If there is no regions file for a thinker, each IP is in one region.

The format of the regions file is as follows.

{M}
{region_1} {N_1} {ip_11} {ip_12} ... {ip_1{N_1}}
...
{region_M} {N_M {ip_M1} {ip_M2} ... {ip_M{N_M}}

Here, {M} is the lines/regions defined in the configuration file. {region_x} is the region number, e.g. 0, 1 and 2. {N_x} is the number of IPs in {region_x}. {ip_xy} is the y-th IP in {region_x}.

3
0 6 10.1.0.3 10.1.0.6 10.1.0.8 10.1.0.10 10.1.0.11 10.1.0.14
1 2 10.1.0.4 10.1.0.7
2 2 10.1.0.5 10.1.0.9

nrcs.N (optional)

The nrcs.N contains the NRC's IPs which are all the IPs of you VPCs. A NRC controls the resource of a physical node used by the D-thinker and one ore more VPCs may run on the node controlled by the NRC. Each line contains one IP and there should be no duplicated IPs.

The nrcs.10 for the above vpcs.10 is:

10.1.0.8
10.1.0.11
10.1.0.3
10.1.0.4
10.1.0.5
10.1.0.6
10.1.0.7
10.1.0.9

Note that there are fewer than 10 lines in nrcs.10 in this example because there are VPCs on the same node with the same IP.

User-environment configuration

There are environment variables needed by your D-thinker in your shell. The deploy or make install tools can automatically add the commands to your ~/.bashrc during the deployment process. If you choose 'N' during the deployment, you may configure your ~/.bashrc manually as follows.

Here, we use the example that your D-thinker binaries/scripts is distributed to ~/think. If you distribute your D-thinker components to a different directory, you need to replace the ~/think/ in the following part with your own directory path.

First, add this line to your ~/.bashrc (if you are using Bash):

export think_base=$HOME/think

Then, add ~/think/ and ~/think/bin/ to your $PATH.

export PATH=$PATH:$HOME/think:$HOME/think/bin

Here are the lines that you need to add to your ~/.bashrc in total:

export think_base=$HOME/think
export PATH=$PATH:$HOME/think:$HOME/think/bin

Next time you login, the configuration will be automatically included in your bash environment. You need to run . ~/.bashrc to make it take effect in your current bash environment.

How to run a program on a thinker

Under normal user account, run

$ dt run [-n N] program-file.bin [STDIN_file]

Items in [] are optional. Here, N is the number of VPC nodes that you want to use, STDIN_file is the file that contains the STDIN and program-file.bin is the D-CISC binary file that you want to run.

Answer yes if you see messages like:

The authenticity of host '10.0.3.12 (10.0.3.12)' can't be established.
RSA key fingerprint is 9e:e0:f2:57:41:45:46:d1:f4:2b:c4:f6:1a:58:fc:b8.
Are you sure you want to continue connecting (yes/no)?

Correctness test

You can test whether your D-thinker are configured correctly, by the correctness checking tests under $think_base/apps/tests.
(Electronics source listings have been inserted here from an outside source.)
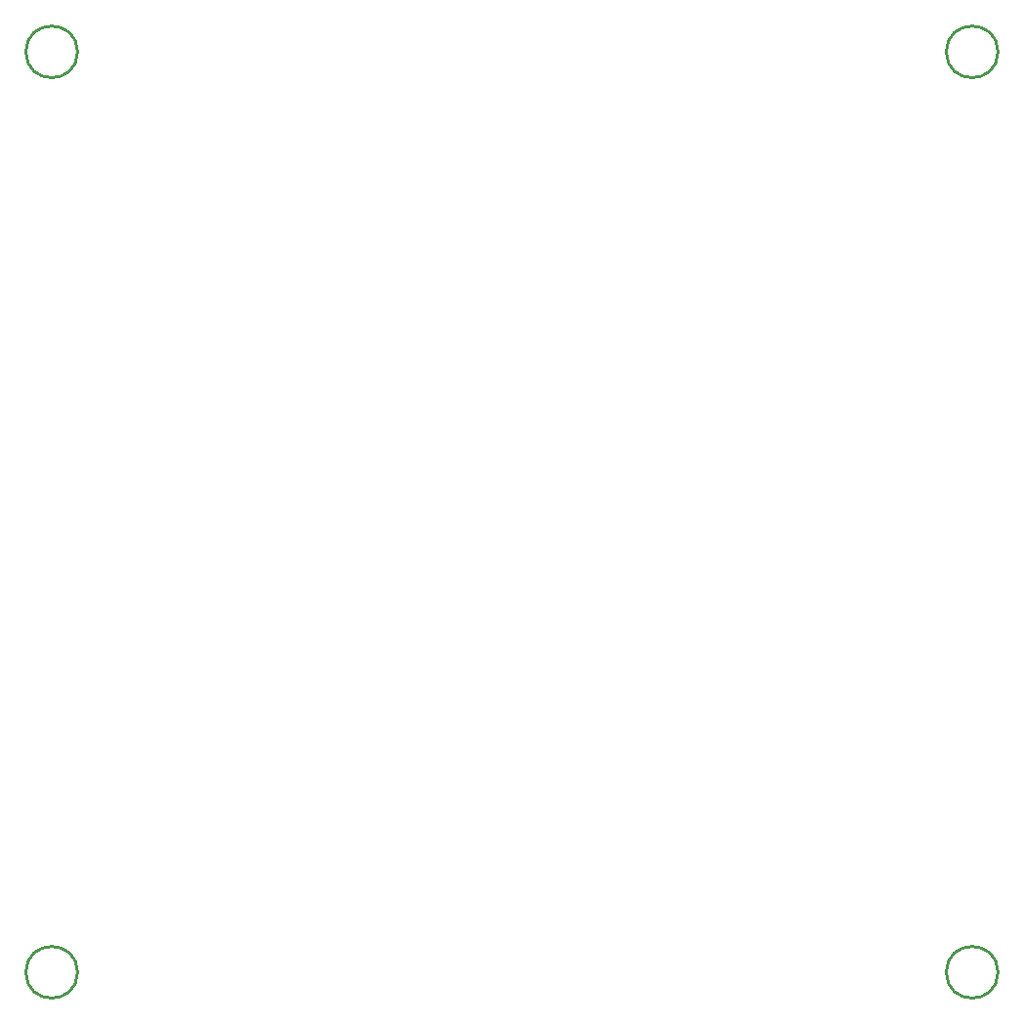
<source format=gko>
G04*
G04 #@! TF.GenerationSoftware,Altium Limited,Altium Designer,24.9.1 (31)*
G04*
G04 Layer_Color=16711935*
%FSLAX25Y25*%
%MOIN*%
G70*
G04*
G04 #@! TF.SameCoordinates,8C3E2955-48CA-471D-9453-E4D1A35B8BF5*
G04*
G04*
G04 #@! TF.FilePolarity,Positive*
G04*
G01*
G75*
%ADD12C,0.01000*%
D12*
X28819Y20000D02*
G03*
X28819Y20000I-8819J0D01*
G01*
X342819D02*
G03*
X342819Y20000I-8819J0D01*
G01*
Y334000D02*
G03*
X342819Y334000I-8819J0D01*
G01*
X28819D02*
G03*
X28819Y334000I-8819J0D01*
G01*
M02*

</source>
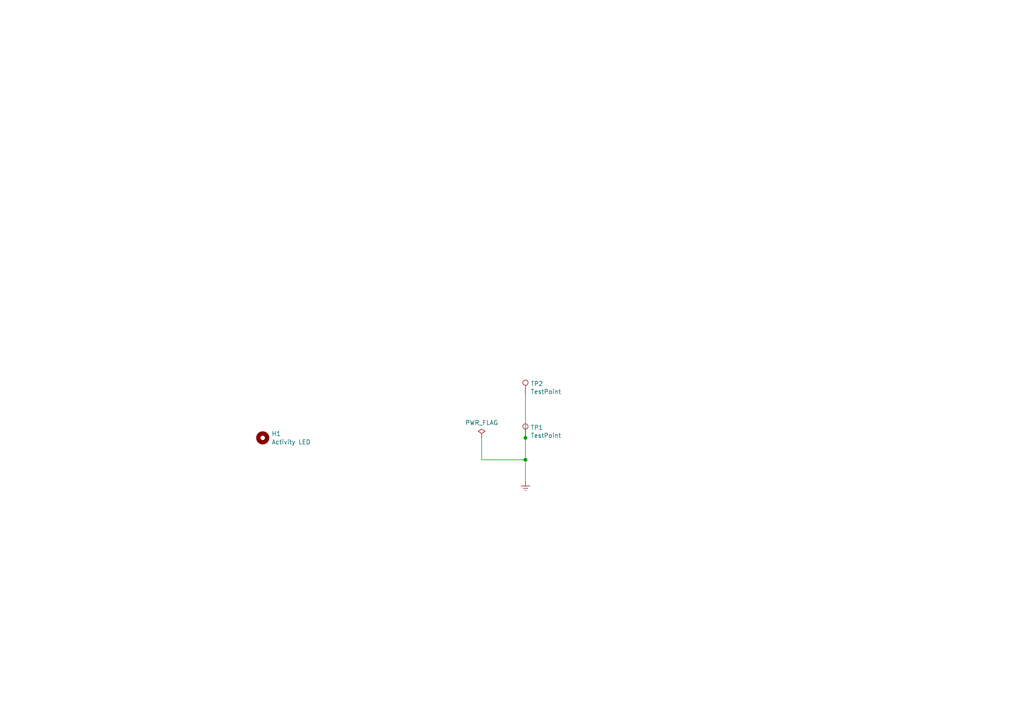
<source format=kicad_sch>
(kicad_sch
	(version 20231120)
	(generator "eeschema")
	(generator_version "8.0")
	(uuid "7534e756-9a32-481a-8435-c05e3f5b8aa6")
	(paper "A4")
	(title_block
		(title "TashPad front panel")
		(date "2024-05-04")
		(rev "1.0")
		(company "Lostwave")
		(comment 1 "https://68kmla.org")
		(comment 2 "https://github.com/lampmerchant/tashpad")
	)
	
	(junction
		(at 152.4 133.35)
		(diameter 0)
		(color 0 0 0 0)
		(uuid "588cb886-3aed-4008-85f5-29bb12c27211")
	)
	(junction
		(at 152.4 127)
		(diameter 0)
		(color 0 0 0 0)
		(uuid "876a34c0-4b35-434c-84f9-180914ab3295")
	)
	(wire
		(pts
			(xy 152.4 127) (xy 152.4 133.35)
		)
		(stroke
			(width 0)
			(type default)
		)
		(uuid "1e115d4e-11b4-48e4-9fcf-b0926c0e2b01")
	)
	(wire
		(pts
			(xy 152.4 133.35) (xy 152.4 139.7)
		)
		(stroke
			(width 0)
			(type default)
		)
		(uuid "4863b2be-554f-463c-918b-0b9157cdb7b0")
	)
	(wire
		(pts
			(xy 152.4 114.3) (xy 152.4 127)
		)
		(stroke
			(width 0)
			(type default)
		)
		(uuid "921b793d-0834-4390-a002-7d0cf725ebe9")
	)
	(wire
		(pts
			(xy 139.7 127) (xy 139.7 133.35)
		)
		(stroke
			(width 0)
			(type default)
		)
		(uuid "d39b0495-c31a-427c-bcbc-28572ca1afed")
	)
	(wire
		(pts
			(xy 139.7 133.35) (xy 152.4 133.35)
		)
		(stroke
			(width 0)
			(type default)
		)
		(uuid "de926b05-6ed2-4208-a7c2-08d4c3a9424c")
	)
	(symbol
		(lib_id "power:PWR_FLAG")
		(at 139.7 127 0)
		(unit 1)
		(exclude_from_sim no)
		(in_bom yes)
		(on_board yes)
		(dnp no)
		(uuid "00000000-0000-0000-0000-00006245f89a")
		(property "Reference" "#FLG0101"
			(at 139.7 125.095 0)
			(effects
				(font
					(size 1.27 1.27)
				)
				(hide yes)
			)
		)
		(property "Value" "PWR_FLAG"
			(at 139.7 122.6058 0)
			(effects
				(font
					(size 1.27 1.27)
				)
			)
		)
		(property "Footprint" ""
			(at 139.7 127 0)
			(effects
				(font
					(size 1.27 1.27)
				)
				(hide yes)
			)
		)
		(property "Datasheet" "~"
			(at 139.7 127 0)
			(effects
				(font
					(size 1.27 1.27)
				)
				(hide yes)
			)
		)
		(property "Description" ""
			(at 139.7 127 0)
			(effects
				(font
					(size 1.27 1.27)
				)
				(hide yes)
			)
		)
		(pin "1"
			(uuid "22171ecc-326e-45cc-ac65-32dc8fa2fa71")
		)
		(instances
			(project "tashpad_FP"
				(path "/7534e756-9a32-481a-8435-c05e3f5b8aa6"
					(reference "#FLG0101")
					(unit 1)
				)
			)
		)
	)
	(symbol
		(lib_id "Connector:TestPoint")
		(at 152.4 114.3 0)
		(unit 1)
		(exclude_from_sim no)
		(in_bom yes)
		(on_board yes)
		(dnp no)
		(uuid "00000000-0000-0000-0000-00006245fb73")
		(property "Reference" "TP2"
			(at 153.8732 111.3028 0)
			(effects
				(font
					(size 1.27 1.27)
				)
				(justify left)
			)
		)
		(property "Value" "TestPoint"
			(at 153.8732 113.6142 0)
			(effects
				(font
					(size 1.27 1.27)
				)
				(justify left)
			)
		)
		(property "Footprint" "TestPoint:TestPoint_Pad_1.5x1.5mm"
			(at 157.48 114.3 0)
			(effects
				(font
					(size 1.27 1.27)
				)
				(hide yes)
			)
		)
		(property "Datasheet" "~"
			(at 157.48 114.3 0)
			(effects
				(font
					(size 1.27 1.27)
				)
				(hide yes)
			)
		)
		(property "Description" ""
			(at 152.4 114.3 0)
			(effects
				(font
					(size 1.27 1.27)
				)
				(hide yes)
			)
		)
		(pin "1"
			(uuid "3ffffe6c-cdd1-4d4e-b774-0d3665f34ad1")
		)
		(instances
			(project "tashpad_FP"
				(path "/7534e756-9a32-481a-8435-c05e3f5b8aa6"
					(reference "TP2")
					(unit 1)
				)
			)
		)
	)
	(symbol
		(lib_id "Connector:TestPoint")
		(at 152.4 127 0)
		(unit 1)
		(exclude_from_sim no)
		(in_bom yes)
		(on_board yes)
		(dnp no)
		(uuid "00000000-0000-0000-0000-00006246096f")
		(property "Reference" "TP1"
			(at 153.8732 124.0028 0)
			(effects
				(font
					(size 1.27 1.27)
				)
				(justify left)
			)
		)
		(property "Value" "TestPoint"
			(at 153.8732 126.3142 0)
			(effects
				(font
					(size 1.27 1.27)
				)
				(justify left)
			)
		)
		(property "Footprint" "TestPoint:TestPoint_Pad_1.5x1.5mm"
			(at 157.48 127 0)
			(effects
				(font
					(size 1.27 1.27)
				)
				(hide yes)
			)
		)
		(property "Datasheet" "~"
			(at 157.48 127 0)
			(effects
				(font
					(size 1.27 1.27)
				)
				(hide yes)
			)
		)
		(property "Description" ""
			(at 152.4 127 0)
			(effects
				(font
					(size 1.27 1.27)
				)
				(hide yes)
			)
		)
		(pin "1"
			(uuid "403dc0f4-6725-4462-97a0-72546d465232")
		)
		(instances
			(project "tashpad_FP"
				(path "/7534e756-9a32-481a-8435-c05e3f5b8aa6"
					(reference "TP1")
					(unit 1)
				)
			)
		)
	)
	(symbol
		(lib_id "power:Earth")
		(at 152.4 139.7 0)
		(unit 1)
		(exclude_from_sim no)
		(in_bom yes)
		(on_board yes)
		(dnp no)
		(uuid "00000000-0000-0000-0000-000062460a5c")
		(property "Reference" "#PWR0101"
			(at 152.4 146.05 0)
			(effects
				(font
					(size 1.27 1.27)
				)
				(hide yes)
			)
		)
		(property "Value" "Earth"
			(at 152.4 143.51 0)
			(effects
				(font
					(size 1.27 1.27)
				)
				(hide yes)
			)
		)
		(property "Footprint" ""
			(at 152.4 139.7 0)
			(effects
				(font
					(size 1.27 1.27)
				)
				(hide yes)
			)
		)
		(property "Datasheet" "~"
			(at 152.4 139.7 0)
			(effects
				(font
					(size 1.27 1.27)
				)
				(hide yes)
			)
		)
		(property "Description" ""
			(at 152.4 139.7 0)
			(effects
				(font
					(size 1.27 1.27)
				)
				(hide yes)
			)
		)
		(pin "1"
			(uuid "05f36dbb-de48-4111-b49d-9795cf897975")
		)
		(instances
			(project "tashpad_FP"
				(path "/7534e756-9a32-481a-8435-c05e3f5b8aa6"
					(reference "#PWR0101")
					(unit 1)
				)
			)
		)
	)
	(symbol
		(lib_id "Mechanical:MountingHole")
		(at 76.2 127 0)
		(unit 1)
		(exclude_from_sim yes)
		(in_bom no)
		(on_board yes)
		(dnp no)
		(fields_autoplaced yes)
		(uuid "b52c8d95-fe23-4150-9174-64a19ce4191e")
		(property "Reference" "H1"
			(at 78.74 125.7878 0)
			(effects
				(font
					(size 1.27 1.27)
				)
				(justify left)
			)
		)
		(property "Value" "Activity LED"
			(at 78.74 128.2121 0)
			(effects
				(font
					(size 1.27 1.27)
				)
				(justify left)
			)
		)
		(property "Footprint" "MountingHole:MountingHole_5mm"
			(at 76.2 127 0)
			(effects
				(font
					(size 1.27 1.27)
				)
				(hide yes)
			)
		)
		(property "Datasheet" "~"
			(at 76.2 127 0)
			(effects
				(font
					(size 1.27 1.27)
				)
				(hide yes)
			)
		)
		(property "Description" "Mounting Hole without connection"
			(at 76.2 127 0)
			(effects
				(font
					(size 1.27 1.27)
				)
				(hide yes)
			)
		)
		(instances
			(project "tashpad_FP"
				(path "/7534e756-9a32-481a-8435-c05e3f5b8aa6"
					(reference "H1")
					(unit 1)
				)
			)
		)
	)
	(sheet_instances
		(path "/"
			(page "1")
		)
	)
)

</source>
You can start the test by:

$ make test

Advanced topics

The following topics are for advanced users only and may not be needed for normal configurations of D-thinker.

How to run more than one thinkers on the same set of nodes

To configuration 2 thinkers A and B to run on the same set of nodes, you need to configure it as follows.

  • A and B use different nodes as their portals.

  • A and B use different nodes as their home.

  • A and B avoid using the same vpc slots on the same node.

  • nrcs will not work correctly. Avoid using nrc functions.

System-wide installation

If you need to make a system-wide instllation of the D-thinker system shared by multiple normal users, you can continue to do the following steps.

User-environment configuration

If you have the root or sudo privilege, you can configure the global thinker by:

$ sudo $think_base/bin/configure-global-thinker.sh

If you installed the data thinker in your home directory, you need to configure the home directory permission to make it open (e.g., set the group permission mode to 755 with sudo privilege, and add dt users to the group) so that other users can access the executables in the think base directory.